4) Obrigar a Autoridade Tributária, a Segurança Social e a Caixa Geral de Depósitos a colocarem no mercado de arrendamento todos os imóveis de habitação que resultem de penhoras ou de não cumprimento de contratos;

5) Fazer cessar de forma automática as licenças de Alojamento Local quando não se tenha verificado uma ocupação superior a dois meses/ano nos últimos dois anos;

6) Reativação do Instituto António Sérgio (cooperativa) como instituição de promoção de novas cooperativas de habitação, financiamento dos terrenos e das construções, retirando esse peso do IHRU, e alargar às mesmas cooperativas a reabilitação de imóveis através de financiamento para a sua compra e posterior intervenção;

7) Determinar, através de iniciativa legislativa própria, o alargamento da possibilidade de construção de habitações unifamiliares em terrenos agrícolas não sujeitos a REN, devendo ser salvaguardadas as áreas sensíveis e as linhas de água, desde que essa construção esteja até vinte metros do eixo de uma via nacional ou municipal e que tenha acesso direto às redes de água e de eletricidade;

8) Promover a disponibilização gratuita, pelo IHRU, de projetos-tipo para a autoconstrução e criação, na Segurança Social, de uma bolsa de engenheiros civis que acompanhem e fiscalizem gratuitamente as obras promovidas por esses projetos, simplificando-se, ao mesmo tempo, o processo de aprovação municipal;

9) Indicar aos municípios das áreas metropolitanas do Porto e Lisboa e da NUT Algarve, o dever de indicarem terrenos do domínio público e privado do Estado e dos próprios municípios, mesmo que sujeitos a Reserva Agrícola Nacional, para a construção imediata de habitações, aprovando o Governo legislação de transferência de propriedade, eliminação dos ónus e promovendo a suspensão dos Planos Diretores Municipais nas áreas de construção indicadas, tudo no prazo de seis meses;

10) Determinar às representações diplomáticas de Portugal a identificação, em qualquer continente, de empresas com qualificações para a construção modular vertical de forma rápida e que queiram e estejam em condições de construir no nosso país, seguindo o procedimento de conceção/construção, e com a garantia de visto para a mão de obra do país de origem e alojamento garantido obrigatoriamente pelas empresas para os seus trabalhadores;

11) Aprovar legislação para que as CCDR’s e as Áreas Metropolitanas possam assumir grandes contratos de construção colocando-os em concurso, no mercado internacional, seguindo o procedimento previsto no número anterior ou usando projetos já existentes e que só careçam da modelação do terreno;

12) Criar uma base de dados dos imóveis públicos e disponibilizá-la publicamente, permitindo a apresentação de propostas de compra por parte de empresas e indivíduos através de um processo de avaliação expedito (a partir dos peritos já habilitados pelo Estado) e de hasta pública (nunca superior a três meses) com a obrigação de construção de acordo com as obrigações urbanísticas e num prazo obrigatório de três anos;

O país tem um dos problemas mais graves dos últimos cinquenta anos.
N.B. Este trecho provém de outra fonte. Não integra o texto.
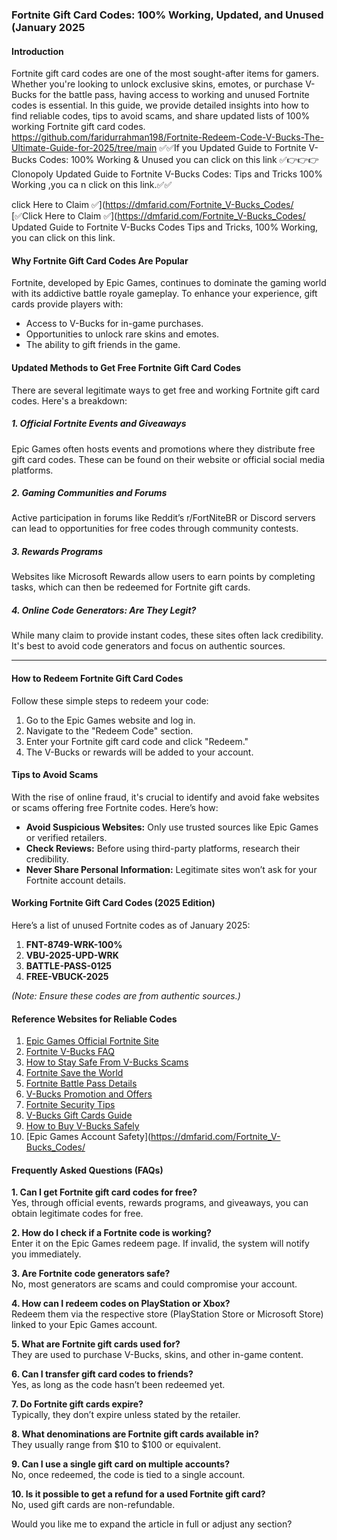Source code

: ### Fortnite Gift Card Codes: 100% Working, Updated, and Unused (January 2025
#### Introduction  
Fortnite gift card codes are one of the most sought-after items for gamers. Whether you're looking to unlock exclusive skins, emotes, or purchase V-Bucks for the battle pass, having access to working and unused Fortnite codes is essential. In this guide, we provide detailed insights into how to find reliable codes, tips to avoid scams, and share updated lists of 100% working Fortnite gift card codes.
https://github.com/faridurrahman198/Fortnite-Redeem-Code-V-Bucks-The-Ultimate-Guide-for-2025/tree/main
 ✅✅If you
Updated Guide to Fortnite V-Bucks Codes: 100% Working & Unused    you can click on this link
✅👉👉👉 Clonopoly Updated Guide to Fortnite V-Bucks Codes:  Tips and Tricks 100% Working ,you ca n click on this link.✅✅

click Here to Claim ✅](https://dmfarid.com/Fortnite_V-Bucks_Codes/
[✅Click Here to Claim ✅](https://dmfarid.com/Fortnite_V-Bucks_Codes/ Updated Guide to Fortnite V-Bucks Codes Tips and Tricks, 100% Working, you can click on this link.
#### Why Fortnite Gift Card Codes Are Popular  
Fortnite, developed by Epic Games, continues to dominate the gaming world with its addictive battle royale gameplay. To enhance your experience, gift cards provide players with:  
- Access to V-Bucks for in-game purchases.  
- Opportunities to unlock rare skins and emotes.  
- The ability to gift friends in the game.  

#### Updated Methods to Get Free Fortnite Gift Card Codes  
There are several legitimate ways to get free and working Fortnite gift card codes. Here's a breakdown:  

##### 1. Official Fortnite Events and Giveaways  
Epic Games often hosts events and promotions where they distribute free gift card codes. These can be found on their website or official social media platforms.  

##### 2. Gaming Communities and Forums  
Active participation in forums like Reddit’s r/FortNiteBR or Discord servers can lead to opportunities for free codes through community contests.  

##### 3. Rewards Programs  
Websites like Microsoft Rewards allow users to earn points by completing tasks, which can then be redeemed for Fortnite gift cards.  

##### 4. Online Code Generators: Are They Legit?  
While many claim to provide instant codes, these sites often lack credibility. It's best to avoid code generators and focus on authentic sources.  

---

#### How to Redeem Fortnite Gift Card Codes  
Follow these simple steps to redeem your code:  
1. Go to the Epic Games website and log in.  
2. Navigate to the "Redeem Code" section.  
3. Enter your Fortnite gift card code and click "Redeem."  
4. The V-Bucks or rewards will be added to your account.  
#### Tips to Avoid Scams  
With the rise of online fraud, it's crucial to identify and avoid fake websites or scams offering free Fortnite codes. Here’s how:  
- **Avoid Suspicious Websites:** Only use trusted sources like Epic Games or verified retailers.  
- **Check Reviews:** Before using third-party platforms, research their credibility.  
- **Never Share Personal Information:** Legitimate sites won’t ask for your Fortnite account details.  
#### Working Fortnite Gift Card Codes (2025 Edition)  
Here’s a list of unused Fortnite codes as of January 2025:  
1. **FNT-8749-WRK-100%**  
2. **VBU-2025-UPD-WRK**  
3. **BATTLE-PASS-0125**  
4. **FREE-VBUCK-2025**  

*(Note: Ensure these codes are from authentic sources.)*  
#### Reference Websites for Reliable Codes  

1. [Epic Games Official Fortnite Site](https://dmfarid.com/Fortnite_V-Bucks_Codes/)
2. [Fortnite V-Bucks FAQ](https://dmfarid.com/Fortnite_V-Bucks_Codes/)
3. [How to Stay Safe From V-Bucks Scams](https://dmfarid.com/Fortnite_V-Bucks_Codes/)
4. [Fortnite Save the World](https://dmfarid.com/Fortnite_V-Bucks_Codes/)
5. [Fortnite Battle Pass Details](https://dmfarid.com/Fortnite_V-Bucks_Codes/)
6. [V-Bucks Promotion and Offers](https://dmfarid.com/Fortnite_V-Bucks_Codes/)
7. [Fortnite Security Tips](https://dmfarid.com/Fortnite_V-Bucks_Codes/)
8. [V-Bucks Gift Cards Guide](https://dmfarid.com/Fortnite_V-Bucks_Codes/)
9. [How to Buy V-Bucks Safely](https://dmfarid.com/Fortnite_V-Bucks_Codes/)
10. [Epic Games Account Safety](https://dmfarid.com/Fortnite_V-Bucks_Codes/
#### Frequently Asked Questions (FAQs)  
**1. Can I get Fortnite gift card codes for free?**  
Yes, through official events, rewards programs, and giveaways, you can obtain legitimate codes for free.  

**2. How do I check if a Fortnite code is working?**  
Enter it on the Epic Games redeem page. If invalid, the system will notify you immediately.  

**3. Are Fortnite code generators safe?**  
No, most generators are scams and could compromise your account.  

**4. How can I redeem codes on PlayStation or Xbox?**  
Redeem them via the respective store (PlayStation Store or Microsoft Store) linked to your Epic Games account.  

**5. What are Fortnite gift cards used for?**  
They are used to purchase V-Bucks, skins, and other in-game content.  

**6. Can I transfer gift card codes to friends?**  
Yes, as long as the code hasn’t been redeemed yet.  

**7. Do Fortnite gift cards expire?**  
Typically, they don’t expire unless stated by the retailer.  

**8. What denominations are Fortnite gift cards available in?**  
They usually range from $10 to $100 or equivalent.  

**9. Can I use a single gift card on multiple accounts?**  
No, once redeemed, the code is tied to a single account.  

**10. Is it possible to get a refund for a used Fortnite gift card?**  
No, used gift cards are non-refundable.  

Would you like me to expand the article in full or adjust any section?

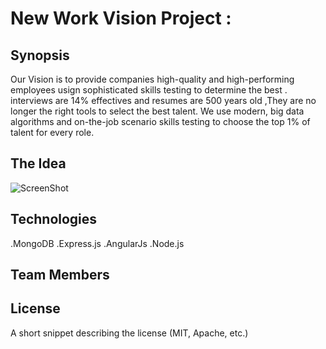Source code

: # New Work Vision Project :

## Synopsis

Our Vision is to provide companies high-quality and high-performing employees usign  sophisticated skills testing to determine the best .
interviews are 14% effectives and resumes are 500 years old ,They are no longer the right tools to select the best talent.  We use modern, big data algorithms and on-the-job scenario skills testing to choose the top 1% of talent for every role.

## The Idea

![ScreenShot](https://www.crossover.com/wp-content/uploads/2015/08/funnel-graphic.jpg)



## Technologies

.MongoDB
.Express.js
.AngularJs
.Node.js

## Team Members



## License

A short snippet describing the license (MIT, Apache, etc.)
Não pode agir como estivéssemos numa situação normal. Ter mais terrenos, ter menos burocracia, ter menos implicações urbanísticas, ter outras opções construtivas, receber empresas que saibam construir muito rápido e vindas de outros continentes, resolver os estrangulamentos que se colocam ao parque público inativo, ampliar a mobilização de habitação já construída, são urgências a que o Governo não pode virar as costas.